▸ **Exercise 1**
Write out, word for word, the part of the community news text starting at "Car crashes through" and ending at "feet from homes.".

▸ **Document extract**
______

Library needs your ideas
Do you check out books or DVDs from the Library? Do you come to the Library for story time, to use a free computer or listen to an author? Or do you come for homework help for students, Internet access, research, community events, job search activities, or online learning? The Seattle Public Library needs to hear from you!
The Library wants your input on priorities for improvement in four essential areas: hours, books and materials, computers and online services, and maintenance. Strategies for stabilizing Library funding will also be discussed. Please consider attending these community meetings and help improve your library system. For more information, visit www.spl.org and select “Libraries for All: A Plan for the Present, A Foundation for the Future,” or call 206-386-4636.
The community meetings are scheduled as follows:
•10 a.m. to noon Saturday, Jan. 7, Central Library, 1000 Fourth Ave., Auditorium (206-386-4636)
•6 to 8 p.m. Wednesday, Jan. 18, Ballard Branch, 5614 22nd Ave. N.W. (206-684-4089).
If you cannot attend a meeting, you can visit the library online to share your feedback at www.spl.org. For more information call 206-386-4636.
Car crashes through Dravus barrier
Late Christmas eve, residents below the hairpin turn on Dravus nearly received an unwelcome present when a car crashed through a metal barrier and bounded through the blackberry bramble before coming to a stop on the street below, just feet from homes.
Neighbors reported that late on Dec. 24, a car coming up the crest of West Dravus Street failed to navigate the hairpin turn at 30th Avenue West and crashed through the barrier knocking down a directional sign and wooden posts as it plowed through the bramble below stopping just short of homes on the street below.

______

Stored items:
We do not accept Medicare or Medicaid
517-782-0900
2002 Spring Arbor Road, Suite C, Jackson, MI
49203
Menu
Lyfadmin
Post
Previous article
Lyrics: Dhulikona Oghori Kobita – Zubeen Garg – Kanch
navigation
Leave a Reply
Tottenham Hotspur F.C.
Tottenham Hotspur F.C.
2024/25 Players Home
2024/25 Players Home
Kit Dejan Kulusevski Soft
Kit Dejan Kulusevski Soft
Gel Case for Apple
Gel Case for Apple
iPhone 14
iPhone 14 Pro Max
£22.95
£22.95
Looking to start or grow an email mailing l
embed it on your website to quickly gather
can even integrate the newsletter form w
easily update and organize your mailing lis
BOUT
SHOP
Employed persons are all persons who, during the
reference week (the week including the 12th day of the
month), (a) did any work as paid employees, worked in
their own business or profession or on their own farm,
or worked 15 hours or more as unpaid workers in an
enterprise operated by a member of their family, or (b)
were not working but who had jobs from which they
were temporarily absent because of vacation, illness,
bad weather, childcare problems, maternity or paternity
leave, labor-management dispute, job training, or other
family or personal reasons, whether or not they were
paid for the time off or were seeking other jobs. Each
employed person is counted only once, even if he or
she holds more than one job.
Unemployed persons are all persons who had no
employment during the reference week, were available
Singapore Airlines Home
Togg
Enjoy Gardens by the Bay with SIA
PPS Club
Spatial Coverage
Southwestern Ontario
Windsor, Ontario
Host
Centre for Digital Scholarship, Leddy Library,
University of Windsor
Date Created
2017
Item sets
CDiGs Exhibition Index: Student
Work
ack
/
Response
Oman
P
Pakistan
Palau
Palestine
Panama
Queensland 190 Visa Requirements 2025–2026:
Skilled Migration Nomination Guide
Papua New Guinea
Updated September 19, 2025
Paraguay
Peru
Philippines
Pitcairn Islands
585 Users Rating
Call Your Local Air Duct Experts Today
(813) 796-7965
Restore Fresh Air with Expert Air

______

▸ **Exercise 2**
Repeat exactly the lines of the stored items, starting at the first line and ending at the line that contains "Employed persons are all persons who, during", with both of those lines included.

▸ **Written answer 1**
Car crashes through Dravus barrier
Late Christmas eve, residents below the hairpin turn on Dravus nearly received an unwelcome present when a car crashed through a metal barrier and bounded through the blackberry bramble before coming to a stop on the street below, just feet from homes.

▸ **Written answer 2**
We do not accept Medicare or Medicaid
517-782-0900
2002 Spring Arbor Road, Suite C, Jackson, MI
49203
Menu
Lyfadmin
Post
Previous article
Lyrics: Dhulikona Oghori Kobita – Zubeen Garg – Kanch
navigation
Leave a Reply
Tottenham Hotspur F.C.
Tottenham Hotspur F.C.
2024/25 Players Home
2024/25 Players Home
Kit Dejan Kulusevski Soft
Kit Dejan Kulusevski Soft
Gel Case for Apple
Gel Case for Apple
iPhone 14
iPhone 14 Pro Max
£22.95
£22.95
Looking to start or grow an email mailing l
embed it on your website to quickly gather
can even integrate the newsletter form w
easily update and organize your mailing lis
BOUT
SHOP
Employed persons are all persons who, during the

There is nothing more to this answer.